Tak hanya itu, sejak 2023 Indonesia juga memiliki Bursa Karbon. Potensi ekonomi dari perdagangan karbon ini sangat besar, diperkirakan mencapai 565,9 miliar dolar AS atau sekitar Rp8.000 triliun, terutama dari ekosistem hutan tropis, mangrove, dan lahan gambut. Meski realisasi penuh masih jauh, potensi ini dapat menjadi sumber pendapatan jangka panjang yang signifikan. Otoritas Jasa Keuangan (OJK) juga telah meluncurkan Taksonomi Keuangan Berkelanjutan Versi 2 serta Roadmap Keuangan Berkelanjutan 2026 untuk memperkuat kerangka investasi hijau.

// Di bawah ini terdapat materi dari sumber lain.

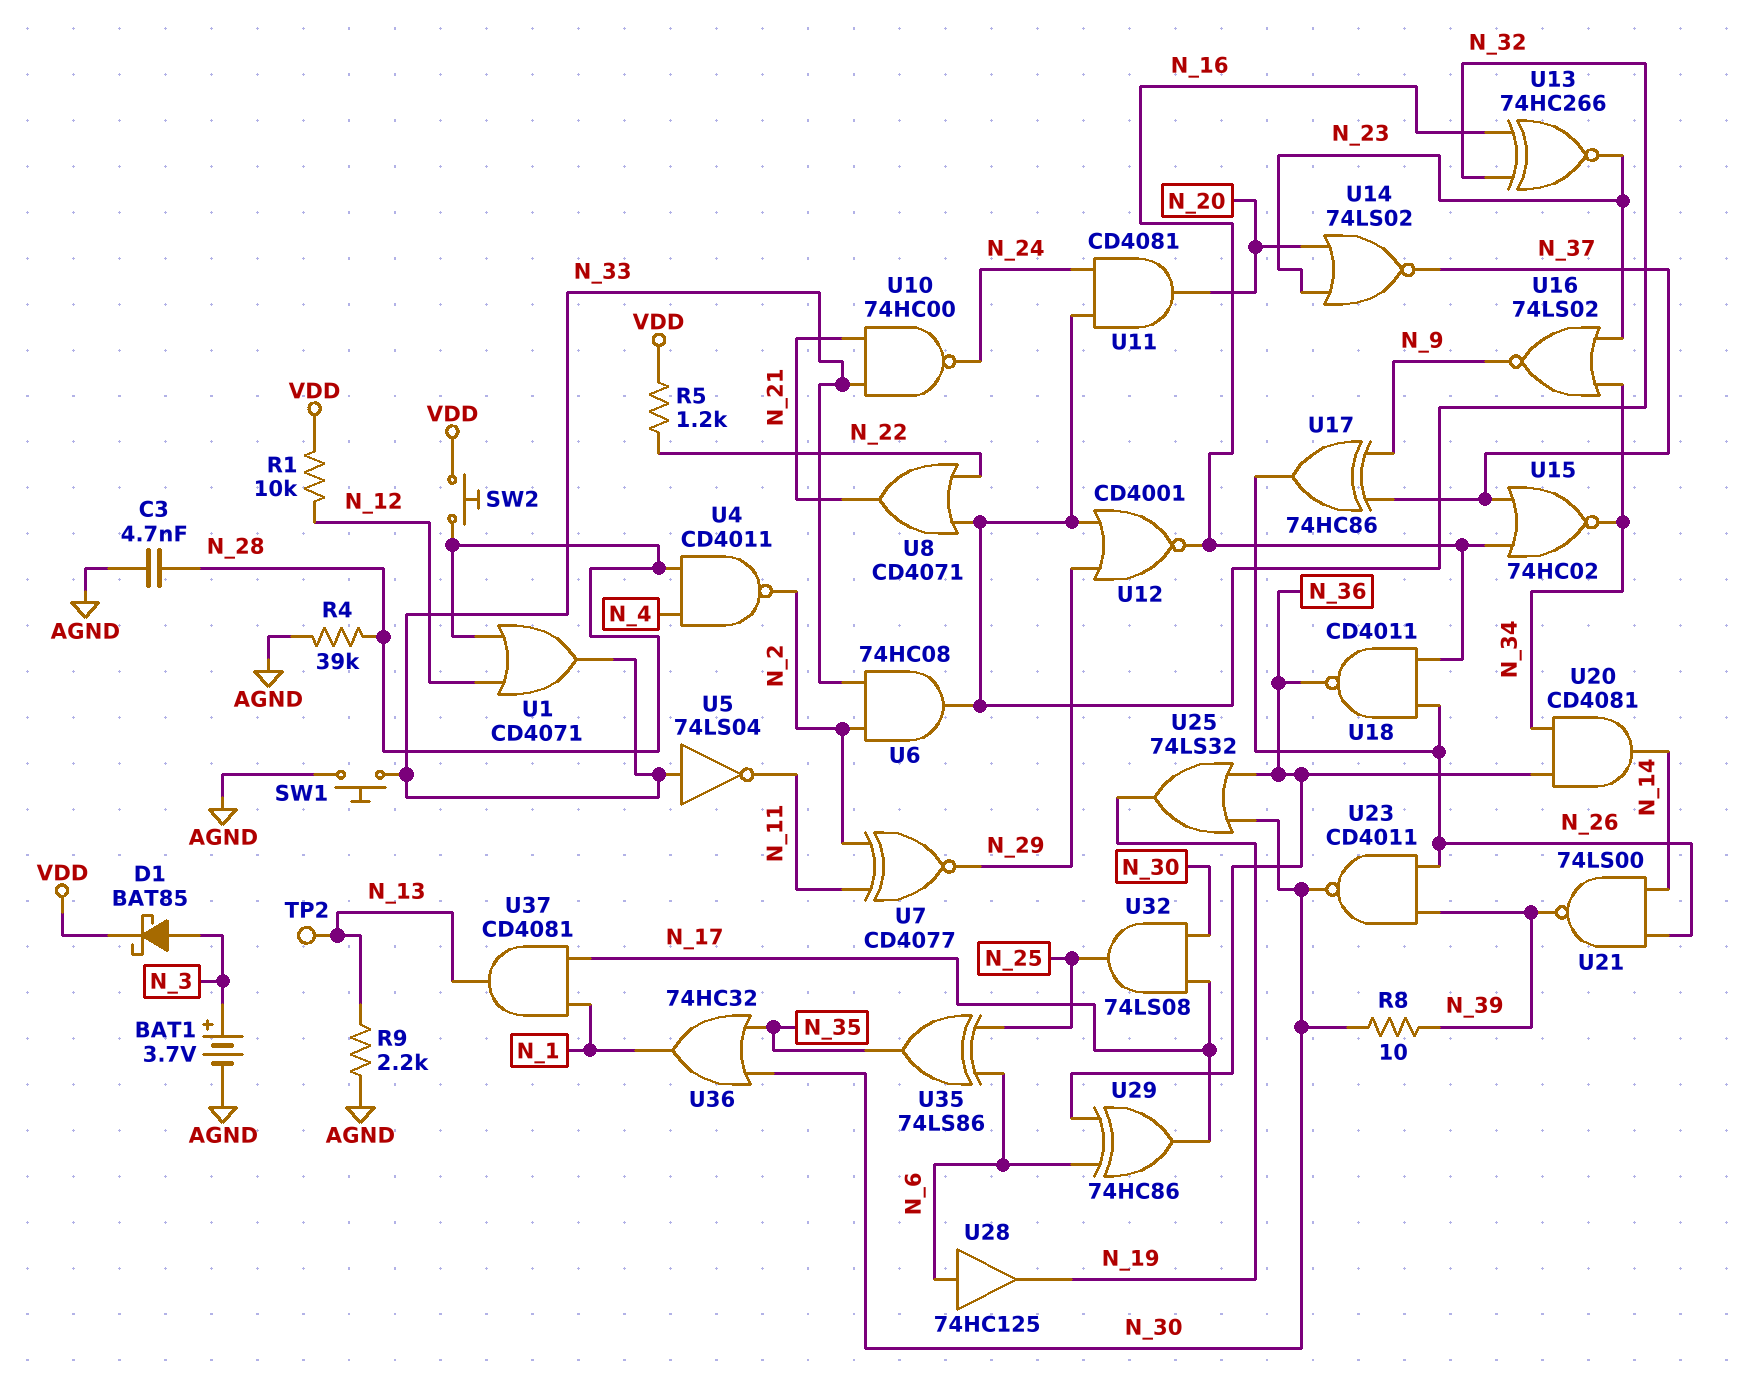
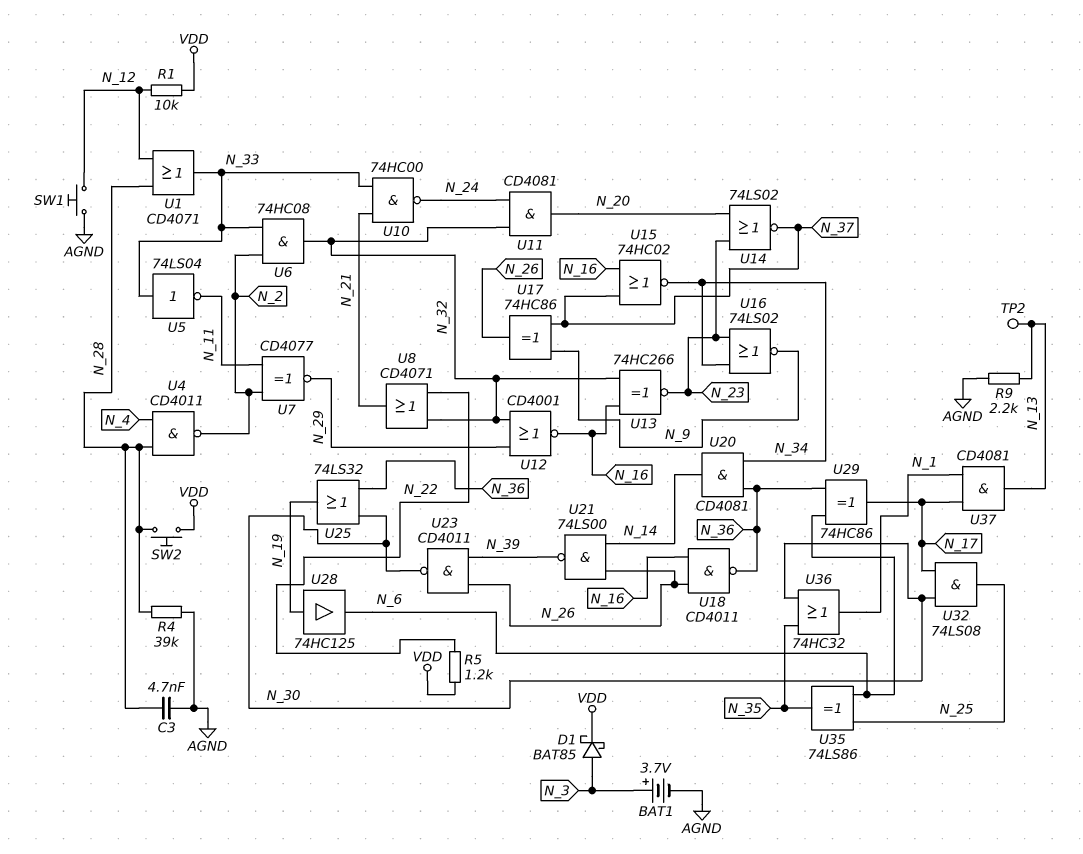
R8: 10 (N_30, N_39) -> none
SW1: button (AGND, N_33) -> button (AGND, N_12)
U28: buffer 74HC125 (in N_6, out N_19) -> buffer 74HC125 (in N_19, out N_6)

Namun, sebagaimana keuangan syariah, pembiayaan hijau juga menghadapi tantangan. Harmonisasi regulasi masih perlu dipertegas, insentif fiskal belum cukup kuat, dan proyek-proyek hijau skala besar masih terbatas. Tanpa dukungan regulasi yang konsisten, potensi besar pembiayaan hijau bisa terhambat.
Selain dua pilar utama tersebut, RAPBN 2026 juga menekankan peran Badan Usaha Milik Negara (BUMN). Pemerintah menargetkan kontribusi BUMN hingga 50 miliar dolar AS untuk membantu menekan defisit. Superholding Danantara ditugaskan menjadi motor investasi jangka panjang dan mempercepat masuknya modal. Dari sisi pembiayaan, pemerintah merencanakan penerbitan utang baru Rp781,9 triliun. Jumlah ini lebih tinggi dari realisasi 2023 (Rp404 triliun), namun lebih rendah dari masa pandemi 2021 (Rp870,5 triliun). Strateginya jelas: utang tetap digunakan, tetapi dijaga agar tidak menimbulkan beban fiskal berlebihan.
Meski arsitektur fiskal yang dirancang ambisius, implementasinya tidak bebas risiko. Ketidakpastian global, proteksionisme perdagangan, hingga fluktuasi harga komoditas tetap mengintai. Di sisi domestik, rendahnya literasi keuangan syariah, keterbatasan SDM, serta kurangnya tata kelola wakaf yang akuntabel masih menjadi kendala. Begitu pula dalam pembiayaan hijau, keberhasilan sangat ditentukan oleh kejelasan regulasi dan kepastian insentif.
Ke depan, agar pilar keuangan syariah dan pembiayaan hijau benar-benar menopang RAPBN, pemerintah perlu melakukan beberapa langkah kunci. Literasi dan inklusi keuangan syariah harus ditingkatkan melalui edukasi publik yang lebih masif. Produk syariah perlu dikembangkan agar lebih inovatif dan relevan. Potensi wakaf harus dioptimalkan dengan tata kelola yang transparan dan profesional. Di sisi hijau, penerbitan sukuk lingkungan harus diperluas, mekanisme harga karbon diperkuat agar aliran pendapatan lebih konsisten, serta kemitraan publik-swasta untuk proyek hijau perlu diperbesar.
RAPBN 2026 pada akhirnya bukan hanya dokumen fiskal tahunan. Ia adalah cerminan dari visi besar Indonesia membangun ekonomi yang tangguh, mandiri, dan sejahtera. Dengan disiplin anggaran, diversifikasi sumber penerimaan, serta sinergi fiskal dan moneter yang konsisten, ambisi zero deficit pada 2027 atau 2028 dapat tercapai. Jika itu terwujud, Indonesia tidak hanya berhasil menata fiskalnya, tetapi juga memberi teladan bagi dunia tentang bagaimana syariah dan keberlanjutan bisa menjadi fondasi ekonomi modern.